Walcott represents the tail end of a generation in which more than a few senior professors of poetry simply presumed grad students (and some junior faculty) were sexual chattel.¹ He got entangled in the change of cultural practices & standards as women students, encouraged by feminism, insisted on the right to control their own bodies, which included the subsidiary right to choose with whom they would or would not fuck. His problem lay in presuming that it was 1965 when it was not, a classic SoQ mistake, the literary movement untouched by the 20th century.
Padel’s mistake was in thinking that an email to a reporter was, in fact, “quietly arranging” for third-party intervention. To the degree that SoQ customs mime those of old school Britain (and it is hard to get much more old school than Oxford), going outside the circle is unseemly and isn’t done. For one thing, it looks like competition, which of course is exactly what it is. But just as “amateur” athletics was treated for decades, if not centuries, as though it represented a higher, more pure form of competition than its professional counterpart, when in fact its primary function was to keep people from the “wrong” colors, classes, accents out, the premise that poetry likewise represents some higher calling – above gutter politics – is constructed on a whole chain of notions, every one of them a lie.
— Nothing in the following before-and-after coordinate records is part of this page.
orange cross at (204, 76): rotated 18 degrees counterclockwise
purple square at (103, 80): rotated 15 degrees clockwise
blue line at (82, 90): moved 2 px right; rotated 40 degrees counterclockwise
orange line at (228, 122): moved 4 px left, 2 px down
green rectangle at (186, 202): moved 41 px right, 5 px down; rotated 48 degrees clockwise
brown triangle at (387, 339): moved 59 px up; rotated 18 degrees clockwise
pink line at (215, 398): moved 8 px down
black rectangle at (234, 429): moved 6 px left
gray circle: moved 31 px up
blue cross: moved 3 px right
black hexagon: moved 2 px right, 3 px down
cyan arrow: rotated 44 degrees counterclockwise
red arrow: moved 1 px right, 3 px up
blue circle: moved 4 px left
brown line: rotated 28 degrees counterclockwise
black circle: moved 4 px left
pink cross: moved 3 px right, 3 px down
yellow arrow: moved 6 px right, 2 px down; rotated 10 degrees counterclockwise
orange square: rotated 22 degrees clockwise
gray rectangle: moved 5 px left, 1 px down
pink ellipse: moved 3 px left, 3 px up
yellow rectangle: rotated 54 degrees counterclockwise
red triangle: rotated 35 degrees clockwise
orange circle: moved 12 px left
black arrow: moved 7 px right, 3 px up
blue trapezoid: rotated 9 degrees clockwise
The great innovation this time was to have been that Oxford, after 300 years of mostly irrelevant choices (Christopher Ricks!?), was going to go outside of its own “time-honored” tradition & choose a subaltern. The sole question was whether this Other would be female, black or of South Asian heritage. This of course had all the charm of a street gambler proposing the old shell game, which we should note is not so much gambling, but a confidence trick.
If all of this looks every bit as tacky as the GOP’s attempts to “reach out” to the previously excluded, it’s no accident. This isn’t to suggest that Walcott is Oxford’s equivalent to Michael Steele or Padel its Sarah Palin, nor Arvind Mehrotra its Bobby Jindal. But, hey kids, how are these processes not parallel? The interesting distinction is that the GOP Triumvirate of Difference have shown themselves to be more decorous & less of an embarrassment.
Maybe that term should be School of Ineptitude after all.
¹ Not all of these professors were male, though most were, simply because most literature professors were men.